# And the rebuild begins...



## frank-id (Dec 20, 2010)

My trailer project is a 1977 Road Ranger by Kit and is a 5th wheel. The refrig, bath tube/shower, bathroom door, glass fuses and the 120vac breaker box, are removed and gone.
New breaker box is installed as is the new ato fuse holder.
The recepticle outlet for the refrig is gone for now, but a new outlet was installed in a convenient location. Trying to make the exterior lites work properly is a interesting challenge. The trailer must be inspected for new registration. The previous owner made a few poor connections, but easily repaired. The truck power circuit will be controlled with a 40 amp breaker and relay. Relay will be controlled with a special switch. The trailer has more wood rot than originally noticed. Oh well just a bit more work, money, and energy. The temps here in Idaho were up to 31 degrees F, but no wind. I am now thinking the roof must be replaced with the trusses/rafters. Maybe even a new 24 X 36 fixed skylite.
Getting cold now. Frank


----------



## bobrussell (Jul 13, 2009)

i reworked a 1969 12' TT, don't remember the brand, big project but well worth it.
some pictures of the progress would be cool if you have the time.


----------



## ctfortner (Nov 16, 2007)

Sounds like a fun project. A build progress thread with some pics would be great for us all to see, and maybe it will motivate us to!


----------



## artmart (Sep 21, 2010)

I think it will definitely be fun to watch "someone else" work on "their" expansive project and to view "their" progress and be impressed with "their" know-how.

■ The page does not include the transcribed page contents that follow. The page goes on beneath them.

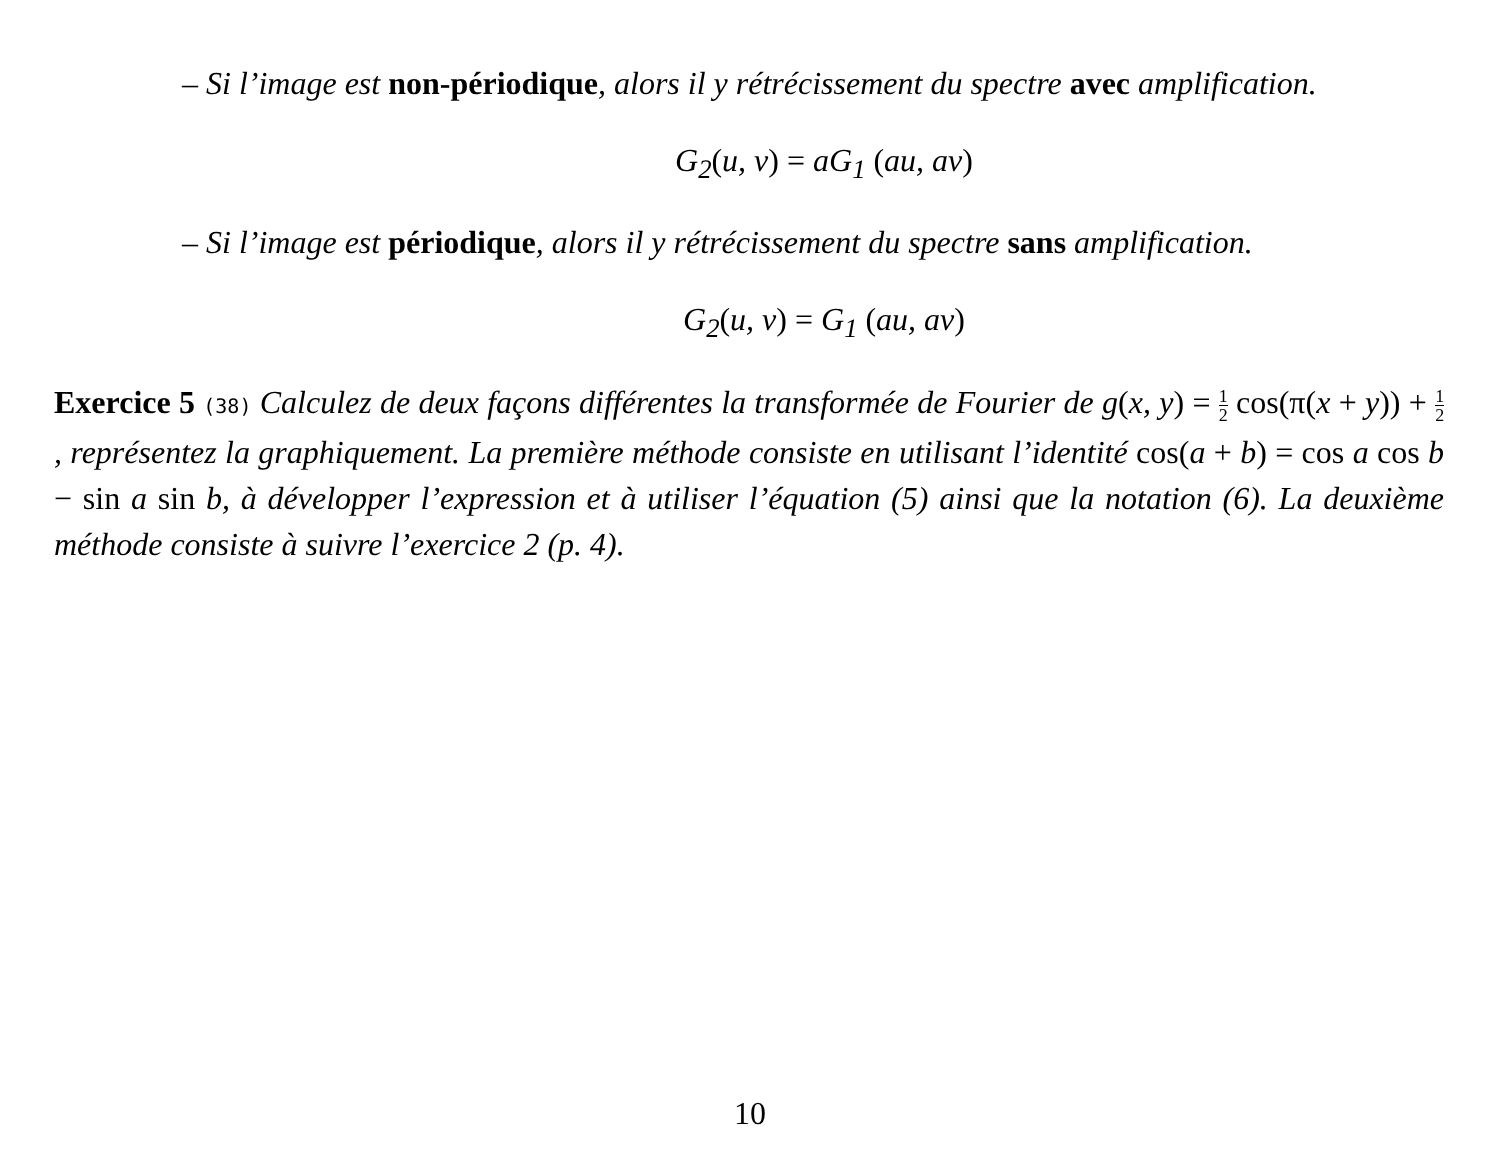– Si l’image est non-périodique, alors il y rétrécissement du spectre avec amplification.
G<sub>2</sub>(u, v) = aG<sub>1</sub> (au, av)
– Si l’image est périodique, alors il y rétrécissement du spectre sans amplification.
G<sub>2</sub>(u, v) = G<sub>1</sub> (au, av)
Exercice 5 (38) Calculez de deux façons différentes la transformée de Fourier de g(x, y) = 1 2 cos(π(x + y)) + 1 2, représentez la graphiquement. La première méthode consiste en utilisant l’identité cos(a + b) = cos a cos b − sin a sin b, à développer l’expression et à utiliser l’équation (5) ainsi que la notation (6). La deuxième méthode consiste à suivre l’exercice 2 (p. 4).
10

I prefer minor projects that can be done over a day or two at the most and lots of beer and TV time in between and with plenty internet time to view "their" progress.

I hope Frank-ID gets real good at posting pictures for all of us to see. I am really looking forward to some inspiration. I hope we all realize this is a long term labor of love.

Best of luck to you on your project, Frank!!!


----------